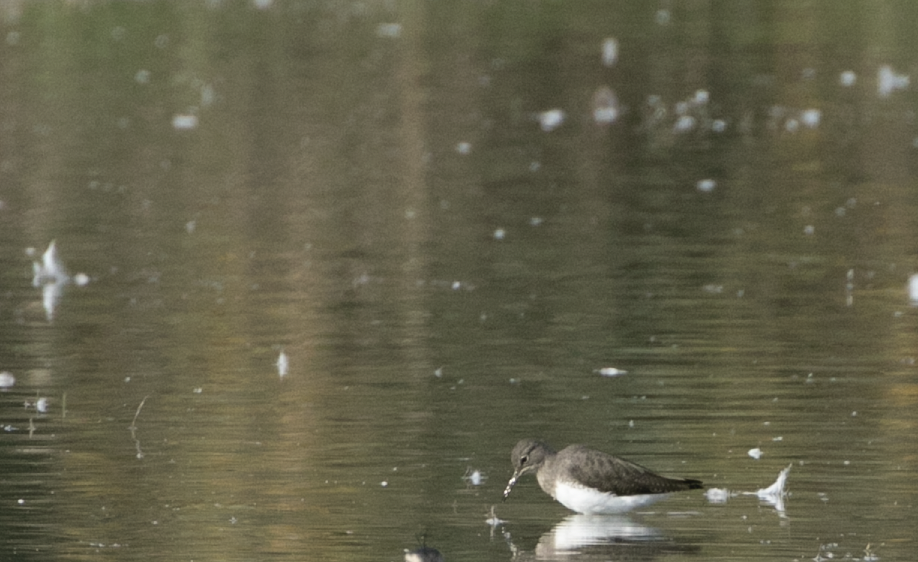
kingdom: Animalia
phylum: Chordata
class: Aves
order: Charadriiformes
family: Scolopacidae
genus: Tringa
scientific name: Tringa ochropus
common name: Green sandpiper
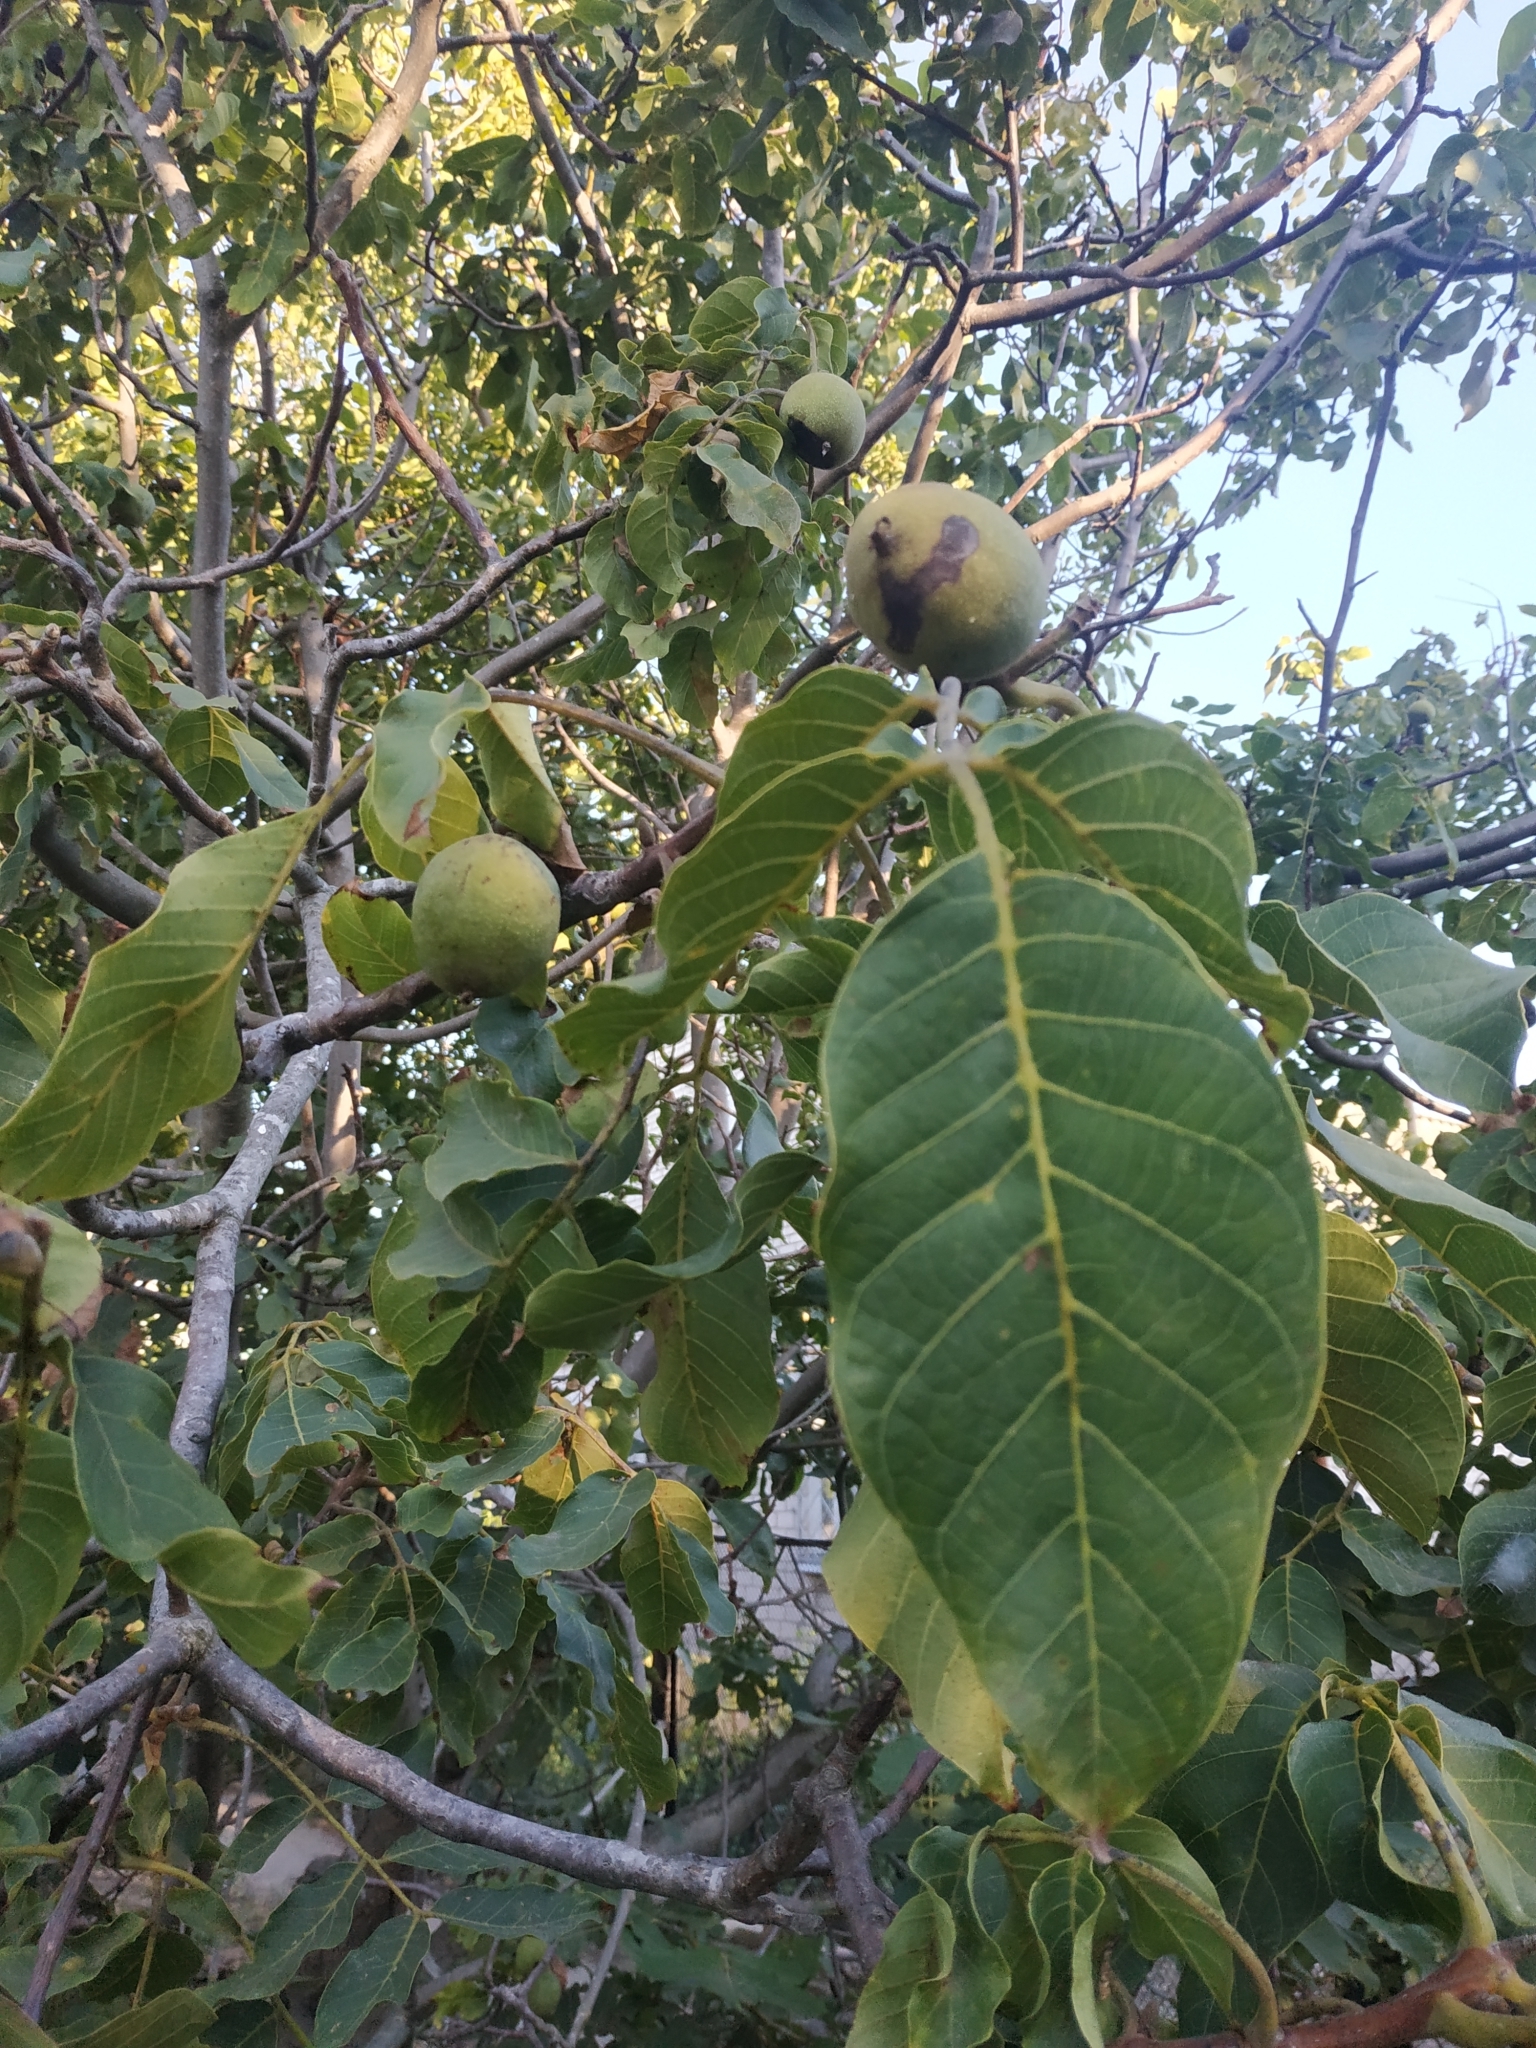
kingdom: Plantae
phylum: Tracheophyta
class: Magnoliopsida
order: Fagales
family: Juglandaceae
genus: Juglans
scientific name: Juglans regia
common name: Walnut
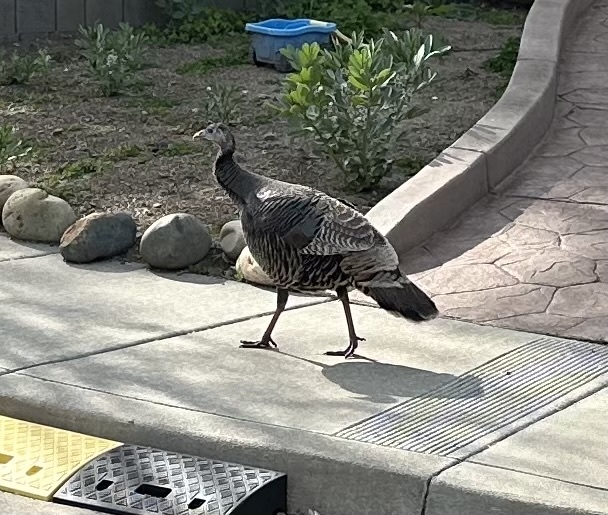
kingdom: Animalia
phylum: Chordata
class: Aves
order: Galliformes
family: Phasianidae
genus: Meleagris
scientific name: Meleagris gallopavo
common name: Wild turkey
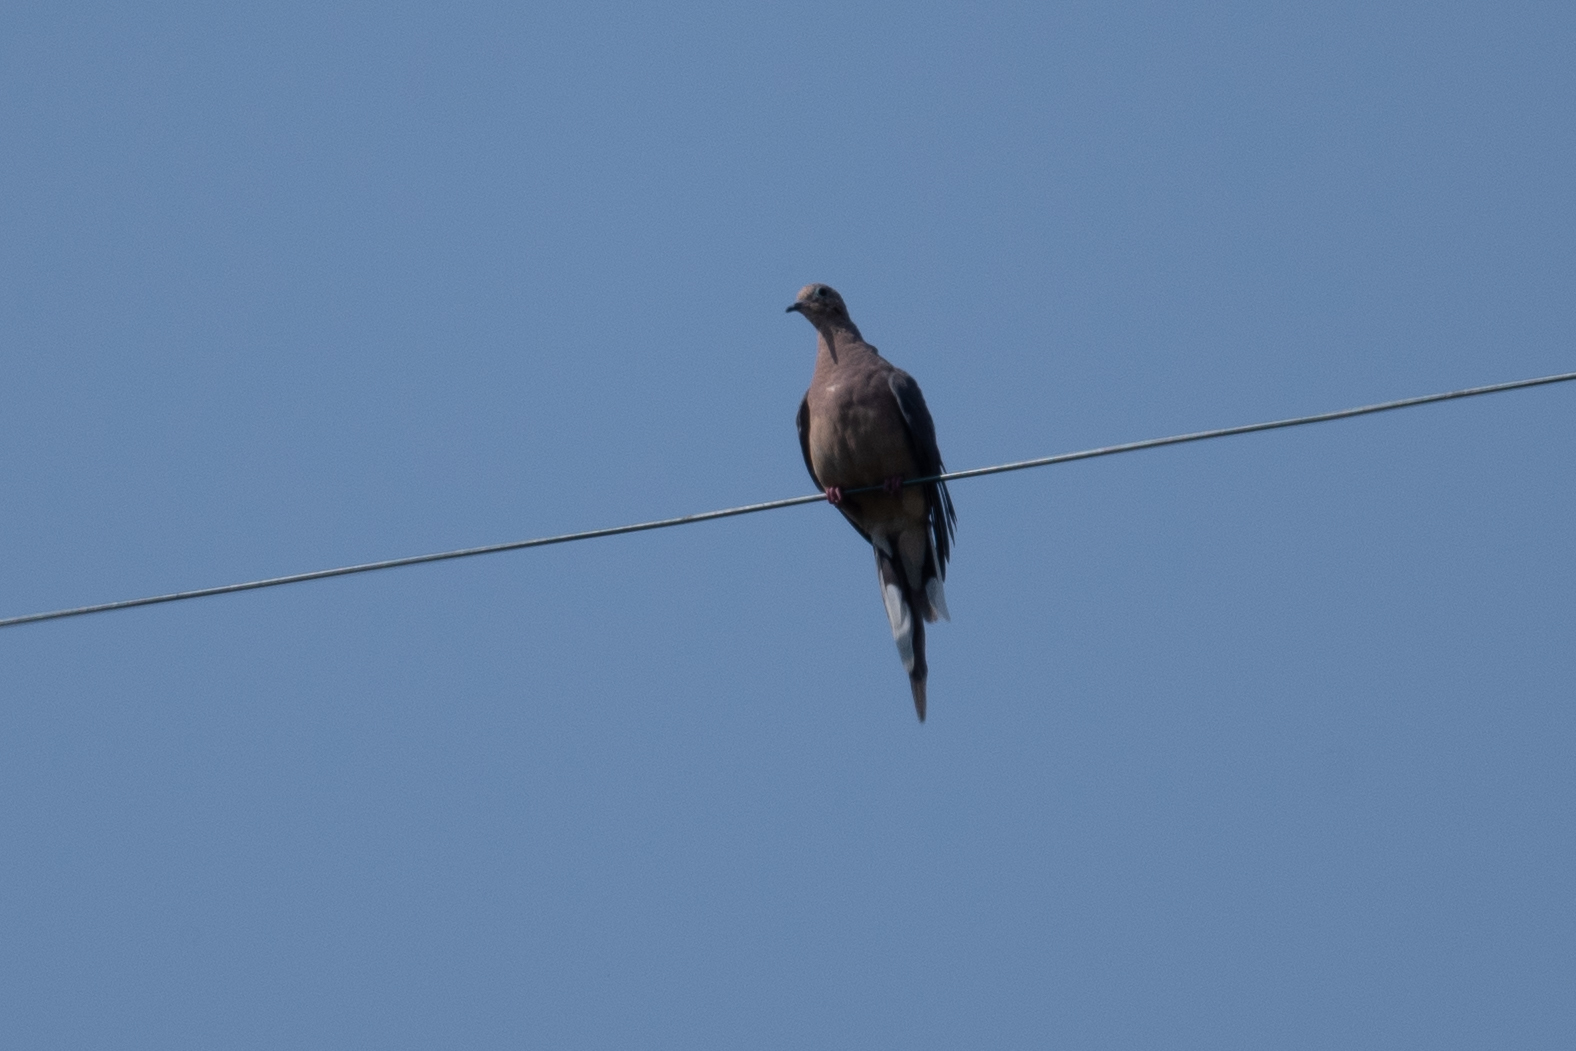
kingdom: Animalia
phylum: Chordata
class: Aves
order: Columbiformes
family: Columbidae
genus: Zenaida
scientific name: Zenaida macroura
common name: Mourning dove
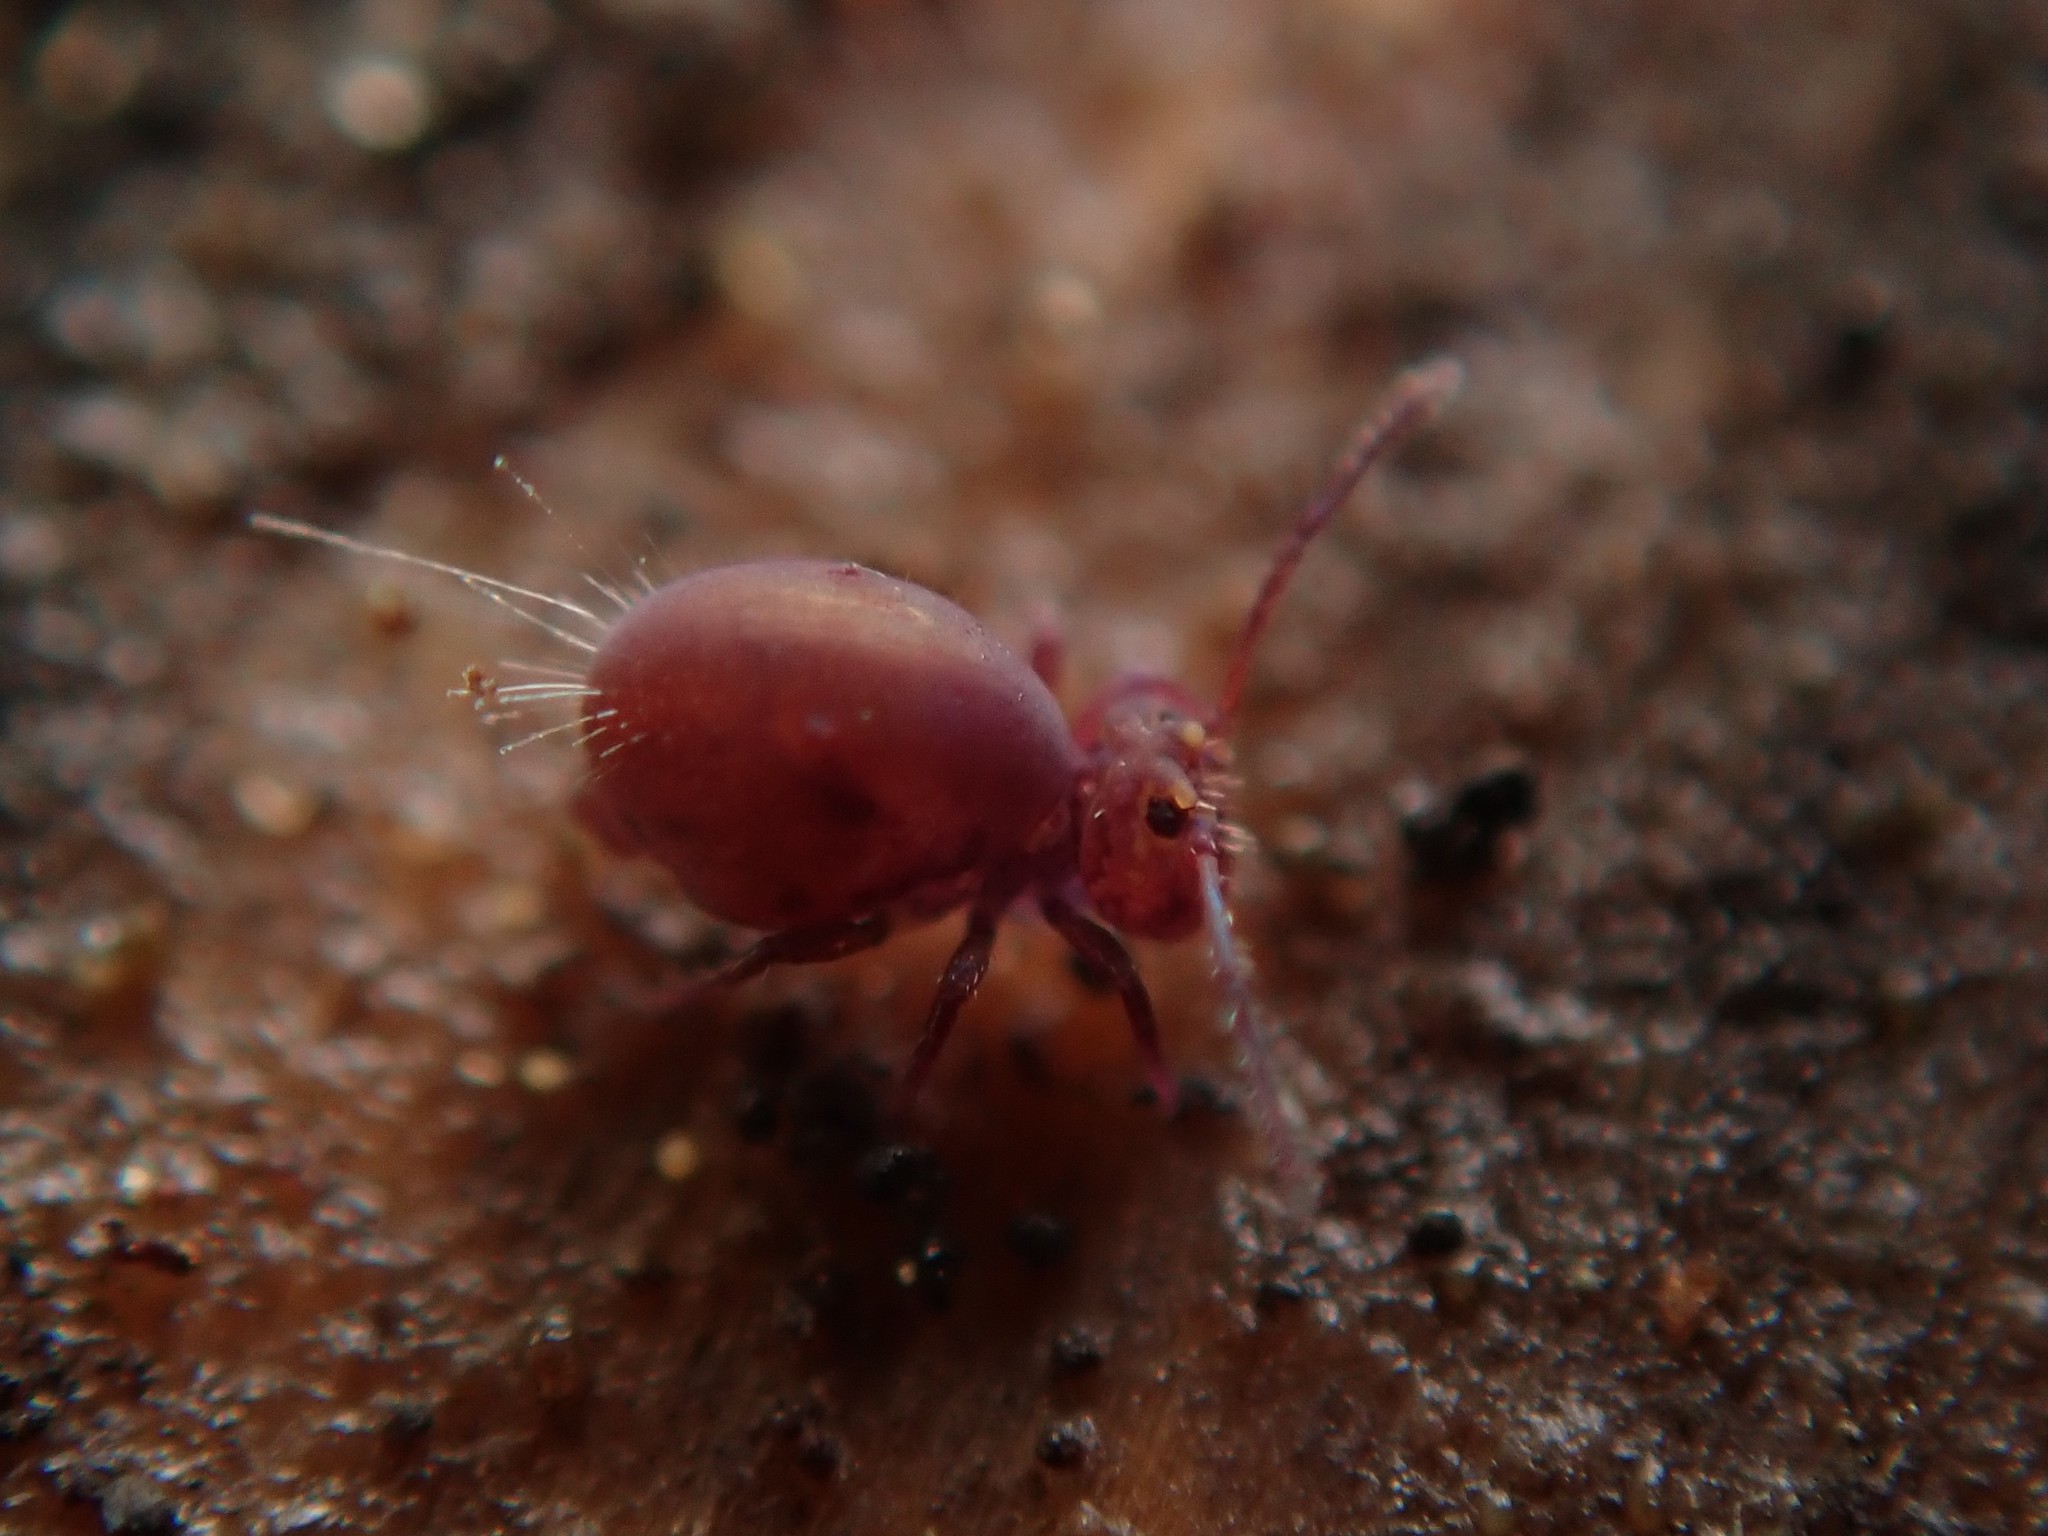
*-*-*
DIRECTION: Reproduce all the lines of the entries above word for word, omitting the pictures.

RESPONSE TO THE TASK:
kingdom: Animalia
phylum: Chordata
class: Aves
order: Charadriiformes
family: Scolopacidae
genus: Tringa
scientific name: Tringa ochropus
common name: Green sandpiper
kingdom: Plantae
phylum: Tracheophyta
class: Magnoliopsida
order: Fagales
family: Juglandaceae
genus: Juglans
scientific name: Juglans regia
common name: Walnut
kingdom: Animalia
phylum: Chordata
class: Aves
order: Galliformes
family: Phasianidae
genus: Meleagris
scientific name: Meleagris gallopavo
common name: Wild turkey
kingdom: Animalia
phylum: Chordata
class: Aves
order: Columbiformes
family: Columbidae
genus: Zenaida
scientific name: Zenaida macroura
common name: Mourning dove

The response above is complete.